Fully funded healthcare - Medical problems are the root cause for many bankruptcies and marriage dissolutions, and rising costs require people to work longer and harder than ever before. A customized budget is the structure that allows enough resources to handle the physical challenges that occur.

Better self-care - Like setting boundaries, adhering to a budget means saying no at times. You become less overextended -- both financially and emotionally -- and by setting and meeting your goals and responsibilities you also gain a boost in confidence. By giving your dollars a job to do, it takes the burden off yourself, resulting in greater relaxation.

Practical Advice for Healthy Budgeting

When you sit down with a financial planner, they often begin by instructing you to record every purchase you make for a period of time. It provides a window into where your money is going, which unveils whether or not your spending is lined up with your values.

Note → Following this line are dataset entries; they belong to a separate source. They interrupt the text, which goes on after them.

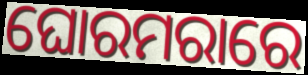
ଘୋରମରାରେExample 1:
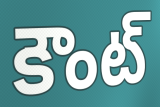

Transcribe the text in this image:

కౌంట్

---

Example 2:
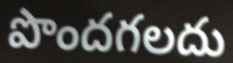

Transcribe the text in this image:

పొందగలదు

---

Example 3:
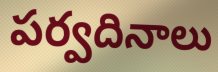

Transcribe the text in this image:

పర్వదినాలు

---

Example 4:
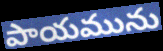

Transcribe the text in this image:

పాయమును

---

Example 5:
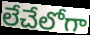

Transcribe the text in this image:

లేచేలోగా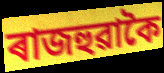
ৰাজহুৱাকৈ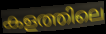
കളത്തിലെ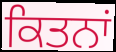
ਕਿਤਨਾਂ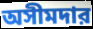
অসীমদার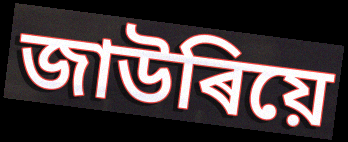
জাউৰিয়ে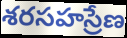
శరసహస్రేణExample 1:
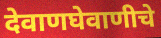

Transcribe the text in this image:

देवाणघेवाणीचे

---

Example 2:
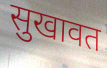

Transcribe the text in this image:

सुखावत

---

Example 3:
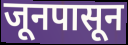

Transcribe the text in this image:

जूनपासून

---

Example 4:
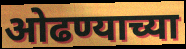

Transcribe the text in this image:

ओढण्याच्या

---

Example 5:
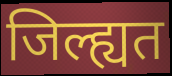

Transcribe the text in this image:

जिल्ह्यत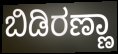
ಬಿಡಿರಣ್ಣಾ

An article on the website of Western Governors University offers practical tips to gain control of your paychecks:

  • Pay off credit cards
  • Pay off loans
  • Boost your economic potential
  • Create an emergency fund
  • Make a will
  • Organize your financial records

A big part of creating a budget involves communication, according to an article by Ramsey Solutions. By customizing your approach, you feel less restricted and more like an advocate in establishing a future with more freedom and security.

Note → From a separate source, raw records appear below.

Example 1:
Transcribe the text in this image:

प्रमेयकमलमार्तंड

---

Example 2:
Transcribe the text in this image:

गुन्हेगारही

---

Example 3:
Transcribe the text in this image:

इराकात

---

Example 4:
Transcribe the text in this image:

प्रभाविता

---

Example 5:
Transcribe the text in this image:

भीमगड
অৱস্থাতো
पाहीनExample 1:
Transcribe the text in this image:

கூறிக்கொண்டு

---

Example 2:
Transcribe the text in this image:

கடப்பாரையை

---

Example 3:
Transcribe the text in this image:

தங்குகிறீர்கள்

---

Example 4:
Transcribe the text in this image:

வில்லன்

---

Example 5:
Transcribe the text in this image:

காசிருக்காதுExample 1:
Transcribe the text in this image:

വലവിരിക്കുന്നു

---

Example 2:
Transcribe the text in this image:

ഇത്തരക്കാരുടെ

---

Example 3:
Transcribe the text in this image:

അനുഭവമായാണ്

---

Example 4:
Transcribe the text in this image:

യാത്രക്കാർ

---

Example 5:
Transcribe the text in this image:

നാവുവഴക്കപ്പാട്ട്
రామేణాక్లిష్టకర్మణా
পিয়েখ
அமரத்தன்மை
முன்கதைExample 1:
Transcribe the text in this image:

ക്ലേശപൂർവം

Ramsey has the following tips for household members who want to put their heads together and begin the process of creating a personal budget.

  • Select a method that works for you
  • Discuss your current situation
  • Determine your priorities
  • Communicate with the kids
  • Create your goals as a family
  • Track your progress
  • Meet regularly
  • Adjust your budget when needed

You don’t need to know the difference between the GDP and the CPI to gain control of your money matters. The simple process of creating a budget will tell you if your earnings in the ‘80s were the high point or the best is yet to come.

Taking an honest look at where you are financially is a simple way to offset physical setbacks you can’t control, and by reining in your holiday spending you may find that Peace on Earth resonates with you more than ever this year.